[Images with localized body landmarks]
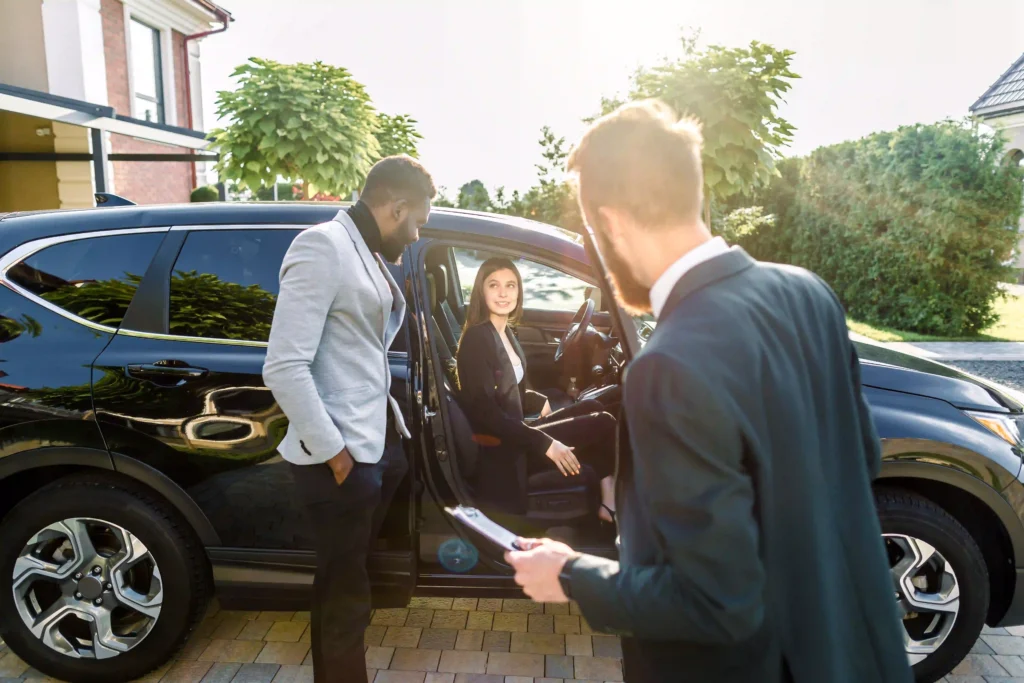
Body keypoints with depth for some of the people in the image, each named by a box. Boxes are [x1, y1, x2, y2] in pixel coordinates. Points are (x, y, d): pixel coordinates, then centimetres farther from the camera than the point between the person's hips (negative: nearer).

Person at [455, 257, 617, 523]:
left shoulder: (505, 332, 8)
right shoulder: (476, 339, -19)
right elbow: (485, 412, -24)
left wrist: (539, 402, 3)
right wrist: (545, 443, -25)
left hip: (515, 434, 9)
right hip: (503, 451, -9)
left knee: (593, 407, 7)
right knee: (603, 424, -4)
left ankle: (609, 499, 2)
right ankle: (611, 502, 14)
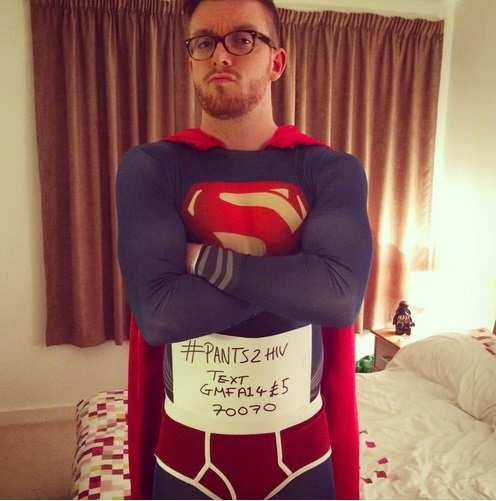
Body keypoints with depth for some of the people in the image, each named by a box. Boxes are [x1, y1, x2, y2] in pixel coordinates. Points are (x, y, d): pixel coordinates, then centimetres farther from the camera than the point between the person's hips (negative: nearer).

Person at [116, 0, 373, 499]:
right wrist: (292, 278, -19)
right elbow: (158, 312, -21)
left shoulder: (332, 169, -7)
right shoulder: (149, 167, -9)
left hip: (299, 441, 1)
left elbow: (341, 296, -22)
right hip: (188, 444, 0)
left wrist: (205, 259, -20)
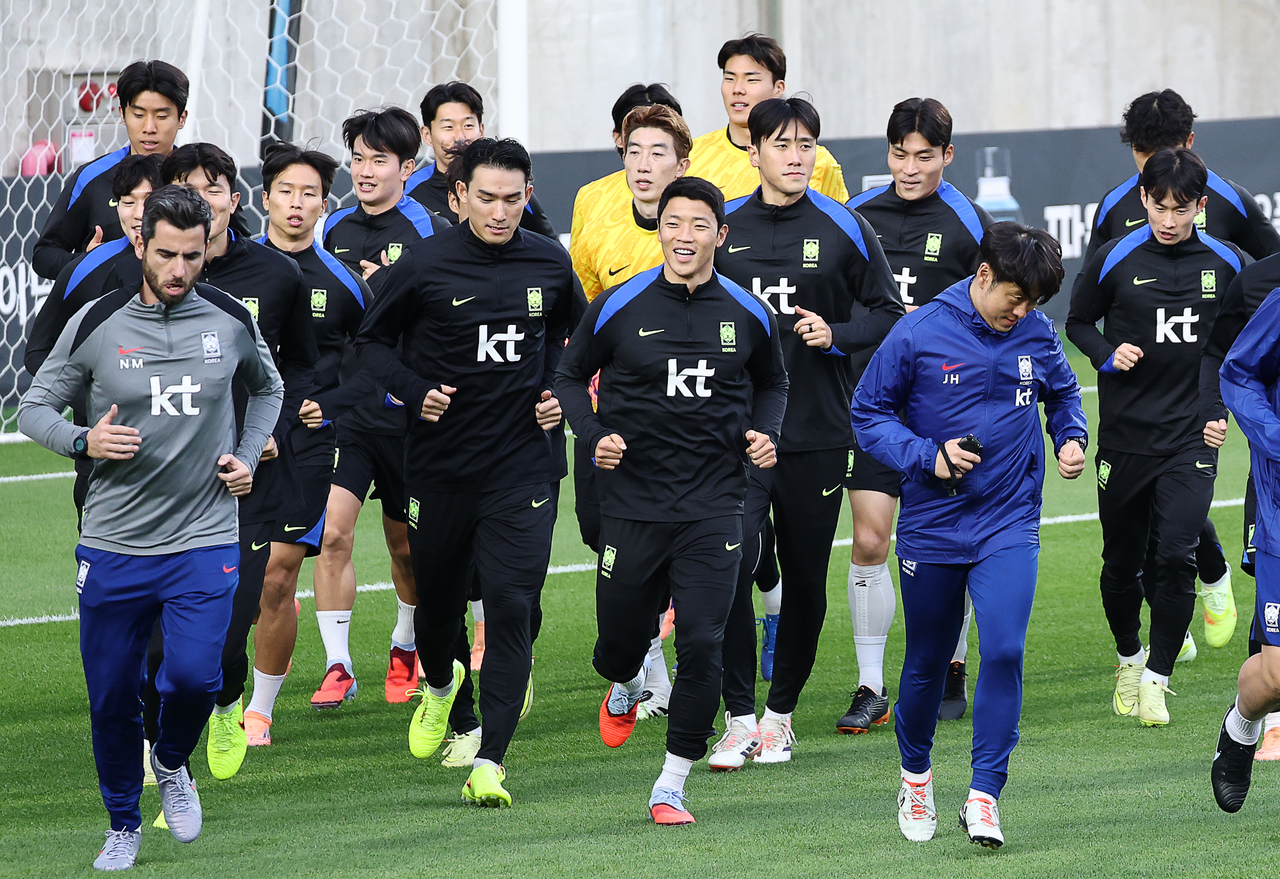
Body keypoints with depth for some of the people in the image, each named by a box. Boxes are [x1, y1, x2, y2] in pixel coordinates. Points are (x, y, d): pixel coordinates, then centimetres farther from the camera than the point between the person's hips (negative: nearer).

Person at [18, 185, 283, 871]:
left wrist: (248, 455, 8)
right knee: (111, 697, 4)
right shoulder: (95, 324, -5)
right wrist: (84, 441, -15)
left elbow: (267, 388, 22)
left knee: (193, 677, -17)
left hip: (204, 540, 0)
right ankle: (123, 827, 26)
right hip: (113, 545, 0)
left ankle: (172, 762, 17)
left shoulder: (231, 321, 1)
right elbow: (34, 407, 3)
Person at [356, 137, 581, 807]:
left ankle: (489, 763, -10)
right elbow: (372, 342, 5)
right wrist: (414, 391, -11)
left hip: (522, 467, 0)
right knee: (437, 594, 14)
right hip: (439, 464, 0)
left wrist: (561, 394, 5)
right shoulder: (424, 264, -7)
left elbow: (572, 336, 21)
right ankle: (439, 683, 50)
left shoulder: (550, 266, 1)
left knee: (511, 604, -11)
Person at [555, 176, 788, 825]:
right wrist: (594, 436, -7)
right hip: (631, 500, 0)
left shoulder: (748, 315, 2)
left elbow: (772, 383, 21)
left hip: (714, 507, 0)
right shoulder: (619, 307, -4)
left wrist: (765, 432, 2)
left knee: (703, 644, -10)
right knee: (620, 641, 8)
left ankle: (671, 787, 0)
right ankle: (626, 688, 48)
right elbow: (570, 375, 9)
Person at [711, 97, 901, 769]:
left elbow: (887, 311, 6)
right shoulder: (722, 228, 5)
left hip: (817, 431, 0)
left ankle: (781, 713, 23)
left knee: (806, 577, 8)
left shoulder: (844, 230, 1)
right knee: (732, 563, -15)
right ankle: (740, 719, -9)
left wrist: (836, 335, -11)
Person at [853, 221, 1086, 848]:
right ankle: (915, 776, 36)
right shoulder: (918, 335, -10)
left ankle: (984, 796, -11)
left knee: (1003, 652, -16)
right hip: (931, 530, -1)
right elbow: (867, 413, -3)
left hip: (1009, 528, 1)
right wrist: (929, 457, -17)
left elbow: (1063, 393, 20)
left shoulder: (1036, 334, 0)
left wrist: (1070, 438, 0)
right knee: (926, 663, 11)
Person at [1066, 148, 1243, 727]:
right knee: (1122, 563, 10)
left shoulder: (1226, 264, 0)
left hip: (1191, 439, 0)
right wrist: (1108, 354, -9)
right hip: (1124, 435, 0)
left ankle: (1156, 676, -3)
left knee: (1175, 556, -14)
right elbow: (1078, 321, 11)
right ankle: (1129, 657, 34)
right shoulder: (1115, 261, -4)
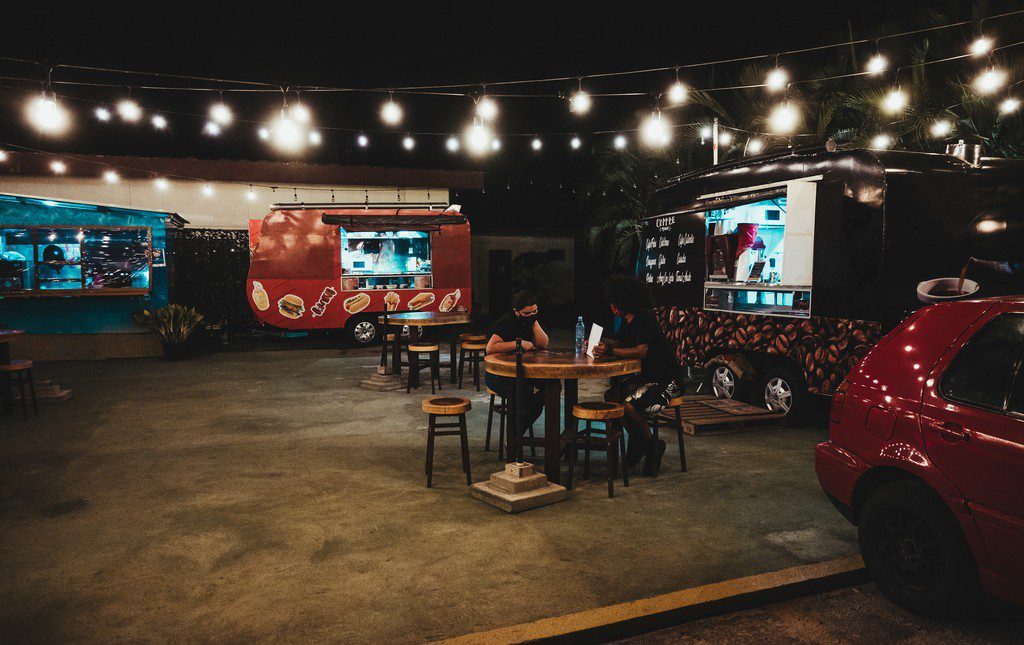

Task goal:
Copy the lines above exactly, beginning with the line containing "right ankle: (626, 688, 48)" and continuing through the line containing "right elbow: (867, 413, -3)", both included.

Task result:
right ankle: (626, 688, 48)
right elbow: (570, 375, 9)
Person at [711, 97, 901, 769]:
left elbow: (887, 311, 6)
right shoulder: (722, 228, 5)
left hip: (817, 431, 0)
left ankle: (781, 713, 23)
left knee: (806, 577, 8)
left shoulder: (844, 230, 1)
right knee: (732, 563, -15)
right ankle: (740, 719, -9)
left wrist: (836, 335, -11)
Person at [853, 221, 1086, 848]:
right ankle: (915, 776, 36)
right shoulder: (918, 335, -10)
left ankle: (984, 796, -11)
left knee: (1003, 652, -16)
right hip: (931, 530, -1)
right elbow: (867, 413, -3)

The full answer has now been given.